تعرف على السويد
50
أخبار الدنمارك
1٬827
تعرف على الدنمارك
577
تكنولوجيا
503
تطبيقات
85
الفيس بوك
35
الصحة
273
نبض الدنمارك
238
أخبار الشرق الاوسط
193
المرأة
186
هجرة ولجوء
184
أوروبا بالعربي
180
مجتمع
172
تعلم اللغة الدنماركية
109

......

▸ **TASK REQUIREMENTS**:
Format the lines above as a JSON list of strings, with one string per line and any blank lines omitted.

▸ **ANSWER TO THE PROBLEM**:
[
  "تعرف على السويد",
  "50",
  "أخبار الدنمارك",
  "1٬827",
  "تعرف على الدنمارك",
  "577",
  "تكنولوجيا",
  "503",
  "تطبيقات",
  "85",
  "الفيس بوك",
  "35",
  "الصحة",
  "273",
  "نبض الدنمارك",
  "238",
  "أخبار الشرق الاوسط",
  "193",
  "المرأة",
  "186",
  "هجرة ولجوء",
  "184",
  "أوروبا بالعربي",
  "180",
  "مجتمع",
  "172",
  "تعلم اللغة الدنماركية",
  "109"
]